In the Military? What’s your EXIT Strategy?

If you were the spouse of someone serving active duty, what career might you choose? If you were preparing to retire from the military, how could you utilize your skills in a new, rewarding and lucrative career? 

We sat down with Ben Williams, 1SG E-8, U.S. Army (retired), Owner of EXIT East Realty, in El Paso, Texas, to discuss the benefits of a career in real estate for both retiring military personnel and their spouses.

“I had been on someone else’s schedule for 21 years. I went where someone else told me to go. I did what someone else told me to do,” says Ben.  “What drew me to real estate was the freedom.  I can make my own schedule and I can go to work when I want; everything I had longed for for 21 years.”

A career in real estate sales or franchise ownership might tick all the boxes.  To be self-employed requires tremendous discipline.  Home buyers and sellers insist on accountability and a clear, concise line of communication.  To build a successful brokerage operation requires proven leadership skills. However, traditional real estate falls short when it comes to work/life balance and building a secure financial future.

In traditional real estate, agents earn money by taking listings and making sales.  They earn commission only when sales close and often there are gaps between closings causing a financial vacuum.  Also, when the closings stop, the income stops, causing agents to work long hours with little reward.  There is no opportunity to take a break from the business, retire with security or to build family wealth.

EXIT Realty solves these problems by providing a third income stream which allows its associates to help build the company through a process known as sponsoring.  Whenever you, as an EXIT Associate, introduce an agent to management and they are hired, as a special thank you, EXIT’s head office pays you a bonus equivalent to 10% of their gross closed commission to a maximum of $10,000 per recruit per year.  EXIT is not a multi-level company; this is single-level residual income.  Use it to fill the gaps between closings, to pay for vacations, or invest to build wealth – any way you see fit.  You’re not obligated to mentor the people you sponsor, but it’s in your best interest to help them succeed.

“As retired military, we’re helping people again which is fun and exciting and it’s what we used to do,” Ben says. “The byproduct is, with EXIT, we’re getting a check.  In the military, when we trained, coached and mentored people we never got paid anything extra.  EXIT says, you’re going to help these people and we’re going to pay you. Wow, I’m like, okay, sign me up for that gig.”

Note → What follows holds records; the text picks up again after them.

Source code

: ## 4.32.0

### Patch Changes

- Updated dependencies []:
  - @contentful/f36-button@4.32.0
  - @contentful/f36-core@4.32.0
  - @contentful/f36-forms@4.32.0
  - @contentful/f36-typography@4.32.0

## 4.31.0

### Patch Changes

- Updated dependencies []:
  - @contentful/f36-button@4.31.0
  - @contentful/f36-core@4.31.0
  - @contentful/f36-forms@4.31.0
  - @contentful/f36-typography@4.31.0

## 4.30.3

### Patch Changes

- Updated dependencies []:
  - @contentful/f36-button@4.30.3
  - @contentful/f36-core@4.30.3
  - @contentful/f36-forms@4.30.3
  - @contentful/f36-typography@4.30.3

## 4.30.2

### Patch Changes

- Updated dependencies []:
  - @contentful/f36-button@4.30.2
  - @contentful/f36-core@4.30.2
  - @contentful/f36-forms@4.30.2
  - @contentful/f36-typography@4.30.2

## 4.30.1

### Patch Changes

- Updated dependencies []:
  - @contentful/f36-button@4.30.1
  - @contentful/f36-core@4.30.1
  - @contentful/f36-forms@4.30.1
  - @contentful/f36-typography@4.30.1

And what about the spouses of active duty personnel? Let’s say you’re a military spouse and work as a real estate agent for EXIT Realty in an office near Fort Hood. You introduce Mary to your broker, and she is recruited as a salesperson and EXIT Realty Corp. International pays you sponsoring bonuses based on Mary’s closed sales.  Now let’s say your family is transferred to Fort Bliss, and you transfer to an EXIT office nearby.  Mary continues to close transactions back at Fort Hood and your sponsoring bonuses follow you. Also, you can continue to sponsor agents into an EXIT office near there as well as into your new location – anywhere, in fact, where an EXIT office is located in North America. 

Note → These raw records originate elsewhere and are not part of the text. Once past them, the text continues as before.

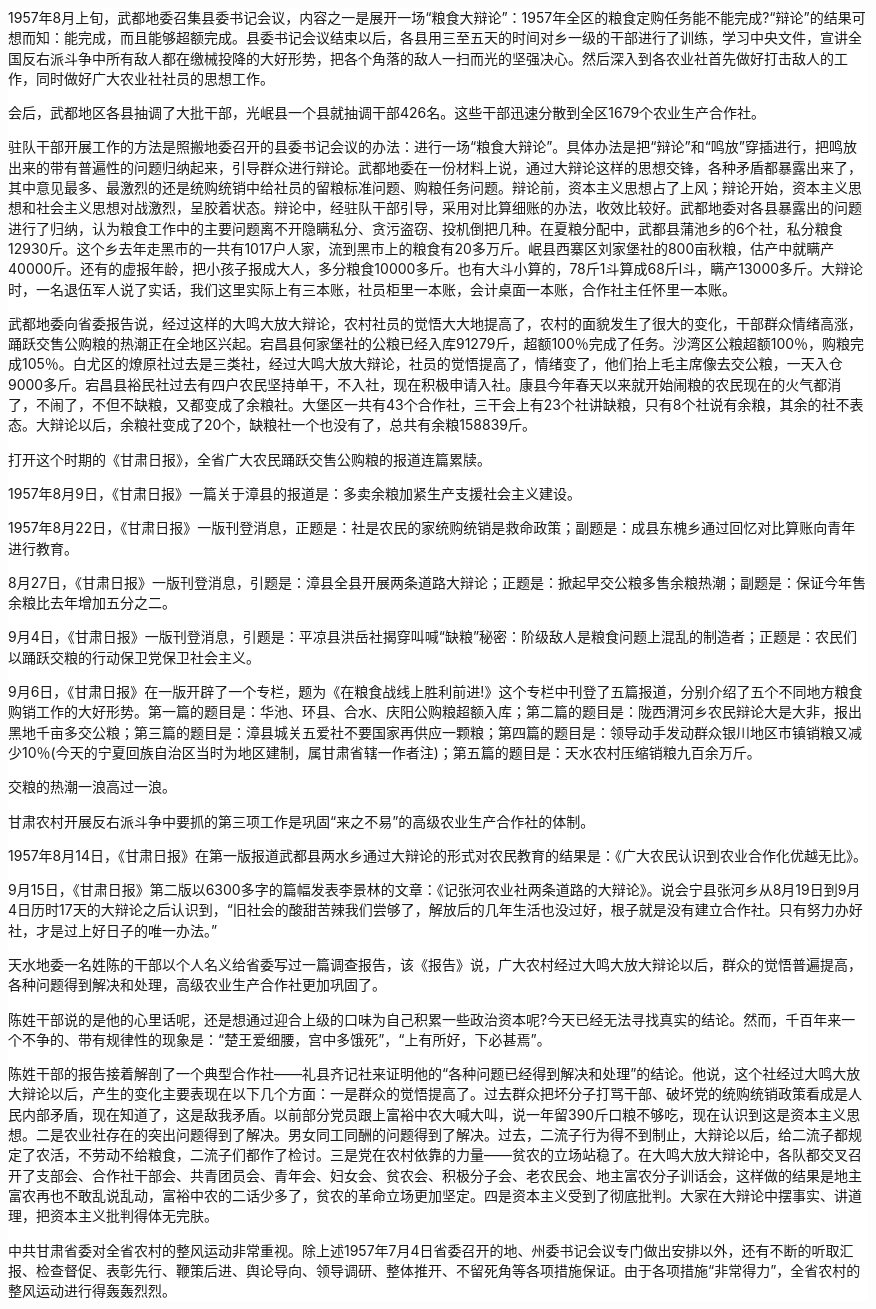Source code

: 
1957年8月上旬，武都地委召集县委书记会议，内容之一是展开一场“粮食大辩论”：1957年全区的粮食定购任务能不能完成?“辩论”的结果可想而知：能完成，而且能够超额完成。县委书记会议结束以后，各县用三至五天的时间对乡一级的干部进行了训练，学习中央文件，宣讲全国反右派斗争中所有敌人都在缴械投降的大好形势，把各个角落的敌人一扫而光的坚强决心。然后深入到各农业社首先做好打击敌人的工作，同时做好广大农业社社员的思想工作。

会后，武都地区各县抽调了大批干部，光岷县一个县就抽调干部426名。这些干部迅速分散到全区1679个农业生产合作社。


驻队干部开展工作的方法是照搬地委召开的县委书记会议的办法：进行一场“粮食大辩论”。具体办法是把“辩论”和“鸣放”穿插进行，把鸣放出来的带有普遍性的问题归纳起来，引导群众进行辩论。武都地委在一份材料上说，通过大辩论这样的思想交锋，各种矛盾都暴露出来了，其中意见最多、最激烈的还是统购统销中给社员的留粮标准问题、购粮任务问题。辩论前，资本主义思想占了上风；辩论开始，资本主义思想和社会主义思想对战激烈，呈胶着状态。辩论中，经驻队干部引导，采用对比算细账的办法，收效比较好。武都地委对各县暴露出的问题进行了归纳，认为粮食工作中的主要问题离不开隐瞒私分、贪污盗窃、投机倒把几种。在夏粮分配中，武都县蒲池乡的6个社，私分粮食12930斤。这个乡去年走黑市的一共有1017户人家，流到黑市上的粮食有20多万斤。岷县西寨区刘家堡社的800亩秋粮，估产中就瞒产40000斤。还有的虚报年龄，把小孩子报成大人，多分粮食10000多斤。也有大斗小算的，78斤1斗算成68斤l斗，瞒产13000多斤。大辩论时，一名退伍军人说了实话，我们这里实际上有三本账，社员柜里一本账，会计桌面一本账，合作社主任怀里一本账。


武都地委向省委报告说，经过这样的大鸣大放大辩论，农村社员的觉悟大大地提高了，农村的面貌发生了很大的变化，干部群众情绪高涨，踊跃交售公购粮的热潮正在全地区兴起。宕昌县何家堡社的公粮已经入库91279斤，超额100％完成了任务。沙湾区公粮超额100％，购粮完成105％。白尤区的燎原社过去是三类社，经过大鸣大放大辩论，社员的觉悟提高了，情绪变了，他们抬上毛主席像去交公粮，一天入仓9000多斤。宕昌县裕民社过去有四户农民坚持单干，不入社，现在积极申请入社。康县今年春天以来就开始闹粮的农民现在的火气都消了，不闹了，不但不缺粮，又都变成了余粮社。大堡区一共有43个合作社，三干会上有23个社讲缺粮，只有8个社说有余粮，其余的社不表态。大辩论以后，余粮社变成了20个，缺粮社一个也没有了，总共有余粮158839斤。

打开这个时期的《甘肃日报》，全省广大农民踊跃交售公购粮的报道连篇累牍。

1957年8月9日，《甘肃日报》一篇关于漳县的报道是：多卖余粮加紧生产支援社会主义建设。

1957年8月22日，《甘肃日报》一版刊登消息，正题是：社是农民的家统购统销是救命政策；副题是：成县东槐乡通过回忆对比算账向青年进行教育。

8月27日，《甘肃日报》一版刊登消息，引题是：漳县全县开展两条道路大辩论；正题是：掀起早交公粮多售余粮热潮；副题是：保证今年售余粮比去年增加五分之二。


9月4日，《甘肃日报》一版刊登消息，引题是：平凉县洪岳社揭穿叫喊“缺粮”秘密：阶级敌人是粮食问题上混乱的制造者；正题是：农民们以踊跃交粮的行动保卫党保卫社会主义。


9月6日，《甘肃日报》在一版开辟了一个专栏，题为《在粮食战线上胜利前进!》这个专栏中刊登了五篇报道，分别介绍了五个不同地方粮食购销工作的大好形势。第一篇的题目是：华池、环县、合水、庆阳公购粮超额入库；第二篇的题目是：陇西渭河乡农民辩论大是大非，报出黑地千亩多交公粮；第三篇的题目是：漳县城关五爱社不要国家再供应一颗粮；第四篇的题目是：领导动手发动群众银川地区市镇销粮又减少10％(今天的宁夏回族自治区当时为地区建制，属甘肃省辖一作者注)；第五篇的题目是：天水农村压缩销粮九百余万斤。

交粮的热潮一浪高过一浪。

甘肃农村开展反右派斗争中要抓的第三项工作是巩固“来之不易”的高级农业生产合作社的体制。

1957年8月14日，《甘肃日报》在第一版报道武都县两水乡通过大辩论的形式对农民教育的结果是：《广大农民认识到农业合作化优越无比》。


9月15日，《甘肃日报》第二版以6300多字的篇幅发表李景林的文章：《记张河农业社两条道路的大辩论》。说会宁县张河乡从8月19日到9月4日历时17天的大辩论之后认识到，“旧社会的酸甜苦辣我们尝够了，解放后的几年生活也没过好，根子就是没有建立合作社。只有努力办好社，才是过上好日子的唯一办法。”


天水地委一名姓陈的干部以个人名义给省委写过一篇调查报告，该《报告》说，广大农村经过大鸣大放大辩论以后，群众的觉悟普遍提高，各种问题得到解决和处理，高级农业生产合作社更加巩固了。


陈姓干部说的是他的心里话呢，还是想通过迎合上级的口味为自己积累一些政治资本呢?今天已经无法寻找真实的结论。然而，千百年来一个不争的、带有规律性的现象是：“楚王爱细腰，宫中多饿死”，“上有所好，下必甚焉”。


陈姓干部的报告接着解剖了一个典型合作社——礼县齐记社来证明他的“各种问题已经得到解决和处理”的结论。他说，这个社经过大鸣大放大辩论以后，产生的变化主要表现在以下几个方面：一是群众的觉悟提高了。过去群众把坏分子打骂干部、破坏党的统购统销政策看成是人民内部矛盾，现在知道了，这是敌我矛盾。以前部分党员跟上富裕中农大喊大叫，说一年留390斤口粮不够吃，现在认识到这是资本主义思想。二是农业社存在的突出问题得到了解决。男女同工同酬的问题得到了解决。过去，二流子行为得不到制止，大辩论以后，给二流子都规定了农活，不劳动不给粮食，二流子们都作了检讨。三是党在农村依靠的力量——贫农的立场站稳了。在大鸣大放大辩论中，各队都交叉召开了支部会、合作社干部会、共青团员会、青年会、妇女会、贫农会、积极分子会、老农民会、地主富农分子训话会，这样做的结果是地主富农再也不敢乱说乱动，富裕中农的二话少多了，贫农的革命立场更加坚定。四是资本主义受到了彻底批判。大家在大辩论中摆事实、讲道理，把资本主义批判得体无完肤。


中共甘肃省委对全省农村的整风运动非常重视。除上述1957年7月4日省委召开的地、州委书记会议专门做出安排以外，还有不断的听取汇报、检查督促、表彰先行、鞭策后进、舆论导向、领导调研、整体推开、不留死角等各项措施保证。由于各项措施“非常得力”，全省农村的整风运动进行得轰轰烈烈。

“We’ve created Directors of Agent Development (DADs) in our office. I have six agents in this position, both men and women, whose sole responsibility is to be the first call for the new agents under their wing.  Four of the six are retired military and the other two are military spouses.  In the military we’d call this role something like a squad leader,” says Ben. Regardless of who introduced the agent to EXIT, in Ben’s office, the DADs ensure the most experienced people are helping.  “It’s not just me as the owner. I have other people training, mentoring and coaching because that was something they did in the military – they don’t know how to do anything but that.”

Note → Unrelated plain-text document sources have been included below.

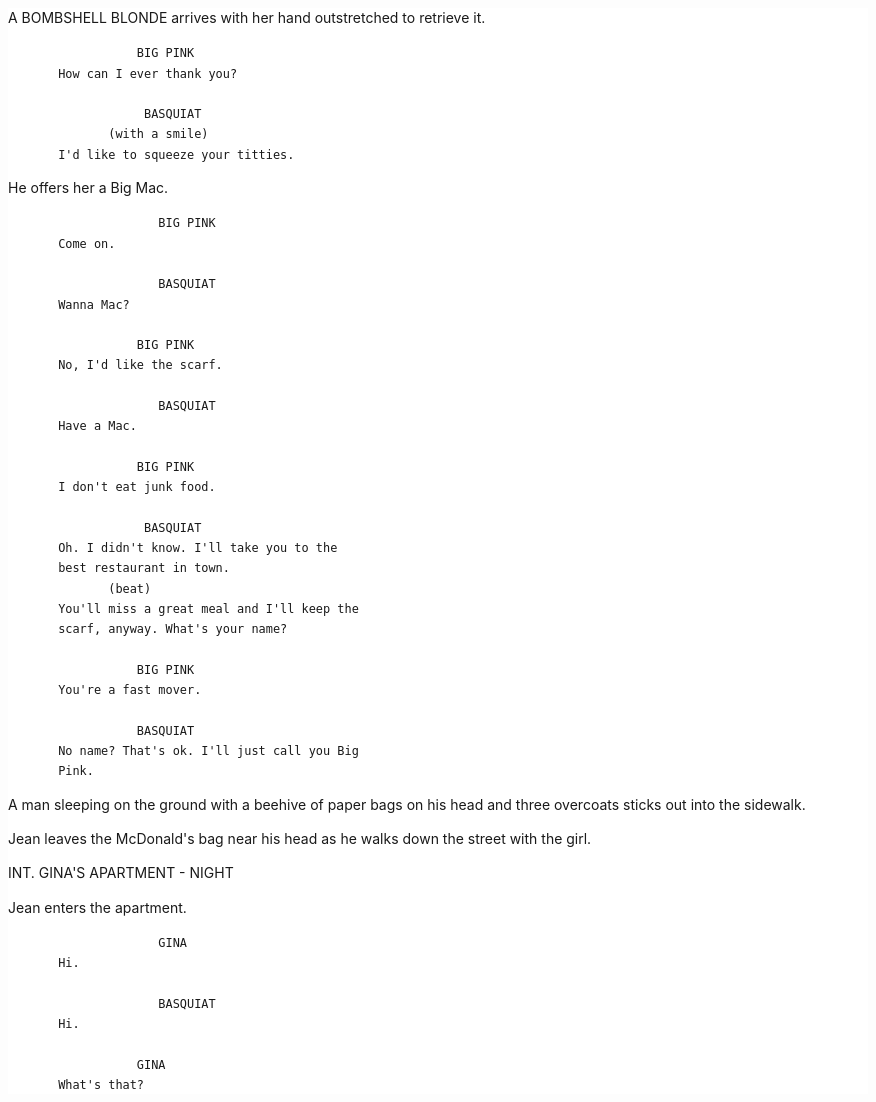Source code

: A BOMBSHELL BLONDE arrives with her hand outstretched to retrieve
it.

                      BIG PINK
           How can I ever thank you?

                       BASQUIAT
                  (with a smile)
           I'd like to squeeze your titties.

He offers her a Big Mac.

                         BIG PINK
           Come on.

                         BASQUIAT
           Wanna Mac?

                      BIG PINK
           No, I'd like the scarf.

                         BASQUIAT
           Have a Mac.

                      BIG PINK
           I don't eat junk food.

                       BASQUIAT
           Oh. I didn't know. I'll take you to the
           best restaurant in town.
                  (beat)
           You'll miss a great meal and I'll keep the
           scarf, anyway. What's your name?

                      BIG PINK
           You're a fast mover.

                      BASQUIAT
           No name? That's ok. I'll just call you Big
           Pink.

A man sleeping on the ground with a beehive of paper bags on his
head and three overcoats sticks out into the sidewalk.

Jean leaves the McDonald's bag near his head as he walks down the
street with the girl.


INT. GINA'S APARTMENT - NIGHT

Jean enters the apartment.

                         GINA
           Hi.

                         BASQUIAT
           Hi.

                      GINA
           What's that?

Ben goes on to say, “In my office, we have several agents who are retired military. Our civilian counterparts see how we operate, and they like to be a part of it.  We have a comradery that was part of being in the military and they feed off that. We’re a great family and the culture is close to what we had in the military.  It’s about not leaving anybody behind; it’s about helping everybody.”

EXIT Realty was founded and built on human potential.  We help people fulfill their “why” and real estate is our how.